Can you imagine taking 100 sixth-grade students camping overnight and having no problems finding adult volunteers to come along? Students are expected to play in the mud, chew on wildflower roots, canoe in the creek, locate and identify things like deer and bird droppings, and get utterly dirty and wet. And they love it!

Nine years ago, the Barnes County Soil Conservation District (SCD) in North Dakota began a program using an EPA section 319 grant as the basis for improving the format of the county's conservation tour. Five topics of study were identified, and every Eco-Ed Camp must address them—prairie/grasslands, soils, wetlands, woodlands, and water quality. All of the subjects are covered in relation to water and its importance. A session on water safety is also required before the students may canoe.

In addition to the required material, the camps feature scavenger hunts, canoeing, Native American presentations, live birds like eagles and falcons, live bugs (cockroaches, spiders, and others), characters like Teddy Roosevelt and Sam Ting, artifacts, mountain men, campfires and guitar sing-a-longs, nature walks, flint fires, water relays, recycling demonstrations, and more.

The schedule has been revised to accommodate 1-day tours; however, most students, teachers, and chaperones prefer the 2-day format if facilities are available. The longer format provides students with a diversified, hands-on learning experience. Students are immediately able to relate the five topics to the environment as they function in it. Teachers use the material and experiences as a basis for their earth science classes when they return to their classrooms.

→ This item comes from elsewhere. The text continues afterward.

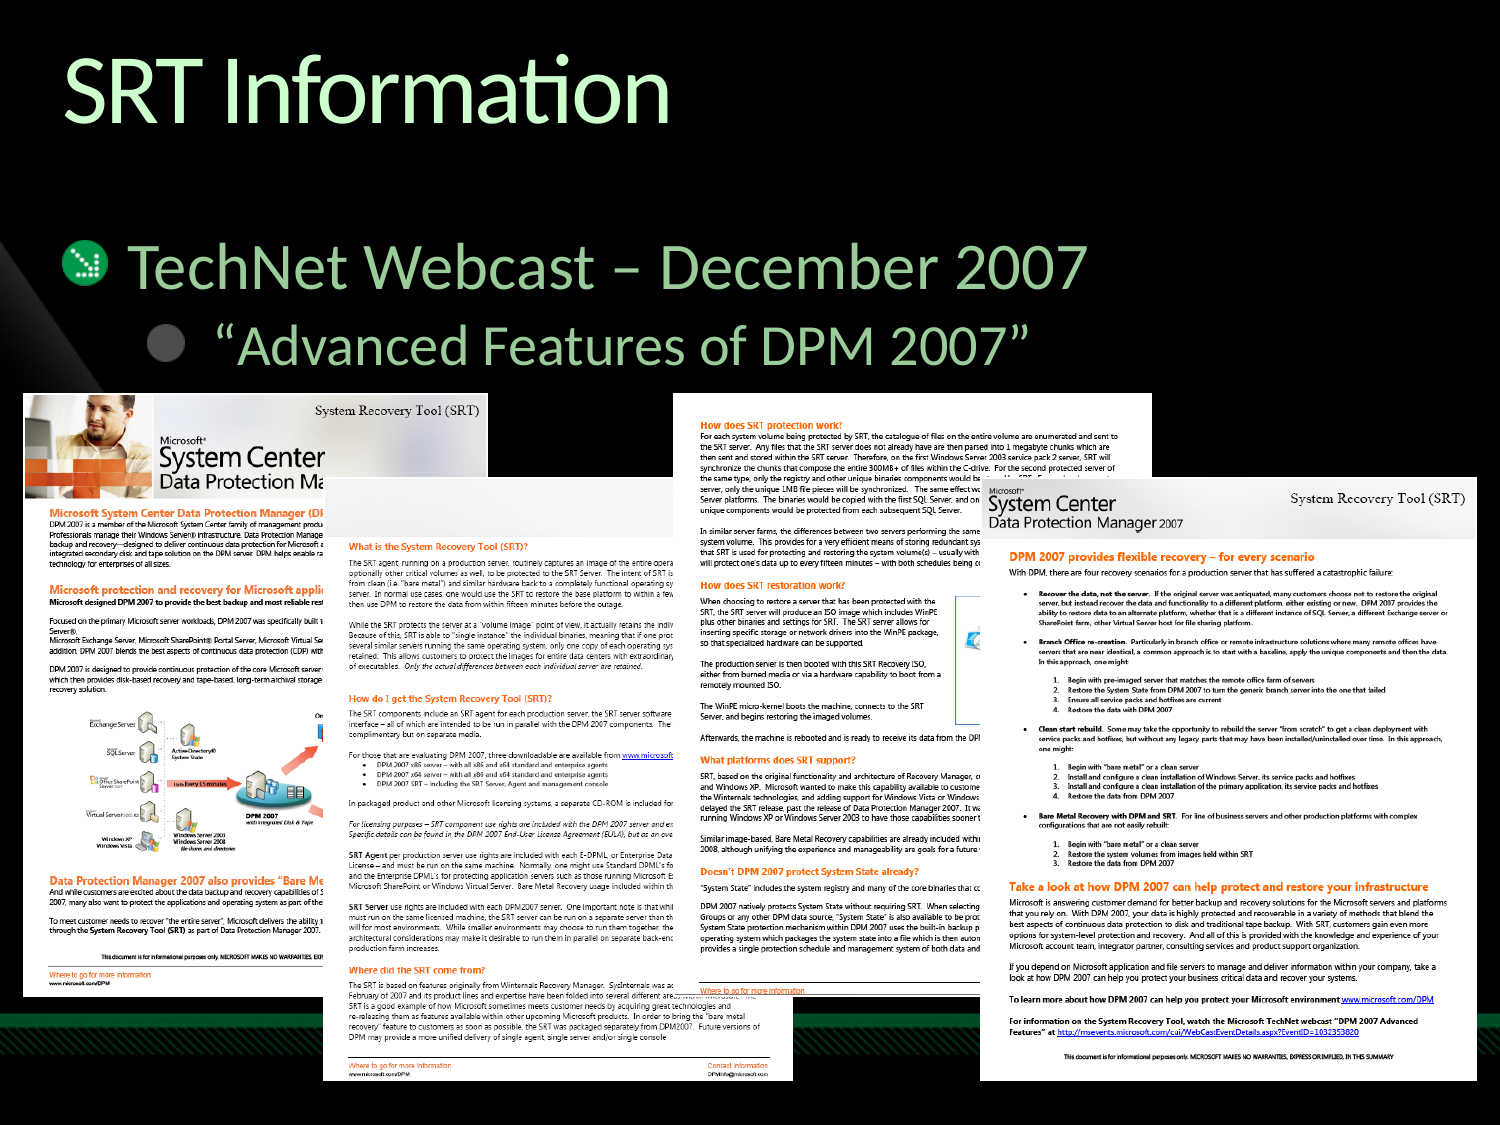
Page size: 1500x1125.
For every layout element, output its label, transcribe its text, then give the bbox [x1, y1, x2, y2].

title SRT Information [62, 37, 1438, 147]
picture [0, 0, 1500, 1125]
list TechNet Webcast – December 2007 “Advanced Features of DPM 2007” [62, 231, 1438, 477]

In 1997 the Barnes County SCD received additional section 319 funding to develop Eco-Ed Camps in coordination with any SCD in North Dakota. This effort is referred to as the Statewide Eco-Ed Program. It was projected that 20 to 25 camps would be developed within the first 5 years of the grant. In the first season (fall 1997), 11 new counties joined the program (conducting eight 1-day tours and three 2-day camps). A total of 1,418 students, about 200 parents and chaperones, and 65 classroom teachers participated. In the 9 years Barnes County has conducted the Eco-Ed Camps, more than 2,000 Barnes County students have attended the camps. Those first alumni are now 20 years old and living in all parts of the country. It is gratifying to know that these young adults have the education to understand ecology and the importance of water quality.

To date some 12,000 students have attended an Eco-Ed tour or camp in North Dakota. As one former student put it, "I had so much fun at camp that I was surprised that I actually learned something!"